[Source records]
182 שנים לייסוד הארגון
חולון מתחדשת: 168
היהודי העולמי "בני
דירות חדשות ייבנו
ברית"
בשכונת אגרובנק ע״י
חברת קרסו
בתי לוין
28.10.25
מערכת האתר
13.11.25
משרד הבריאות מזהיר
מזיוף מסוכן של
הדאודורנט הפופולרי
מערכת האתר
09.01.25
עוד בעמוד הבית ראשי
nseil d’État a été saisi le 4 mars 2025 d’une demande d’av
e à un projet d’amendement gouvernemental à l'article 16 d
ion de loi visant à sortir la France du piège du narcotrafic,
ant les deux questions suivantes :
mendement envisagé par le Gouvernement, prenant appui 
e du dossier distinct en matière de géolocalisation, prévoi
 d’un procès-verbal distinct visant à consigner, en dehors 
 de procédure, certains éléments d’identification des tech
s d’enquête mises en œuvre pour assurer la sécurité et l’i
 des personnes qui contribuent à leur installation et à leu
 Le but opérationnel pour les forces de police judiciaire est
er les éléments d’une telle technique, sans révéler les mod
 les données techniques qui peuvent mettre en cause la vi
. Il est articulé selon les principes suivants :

--

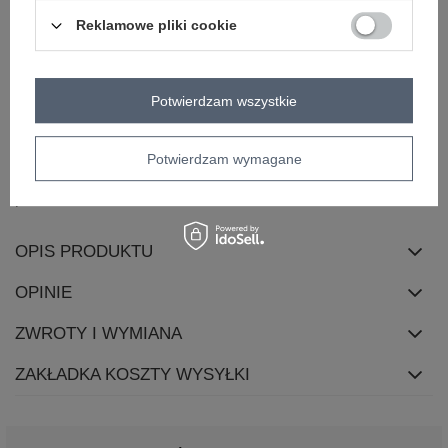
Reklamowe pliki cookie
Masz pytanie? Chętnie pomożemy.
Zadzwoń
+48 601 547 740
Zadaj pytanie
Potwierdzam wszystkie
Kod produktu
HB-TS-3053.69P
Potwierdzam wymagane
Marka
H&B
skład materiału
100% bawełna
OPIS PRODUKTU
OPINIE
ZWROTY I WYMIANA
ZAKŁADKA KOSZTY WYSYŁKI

▸ Brief: From the data above, return every line from the line that has "ion de loi visant" up to and including the line that has "er les éléments", exactly.

▸ Result below:
ion de loi visant à sortir la France du piège du narcotrafic,
ant les deux questions suivantes :
mendement envisagé par le Gouvernement, prenant appui 
e du dossier distinct en matière de géolocalisation, prévoi
 d’un procès-verbal distinct visant à consigner, en dehors 
 de procédure, certains éléments d’identification des tech
s d’enquête mises en œuvre pour assurer la sécurité et l’i
 des personnes qui contribuent à leur installation et à leu
 Le but opérationnel pour les forces de police judiciaire est
er les éléments d’une telle technique, sans révéler les mod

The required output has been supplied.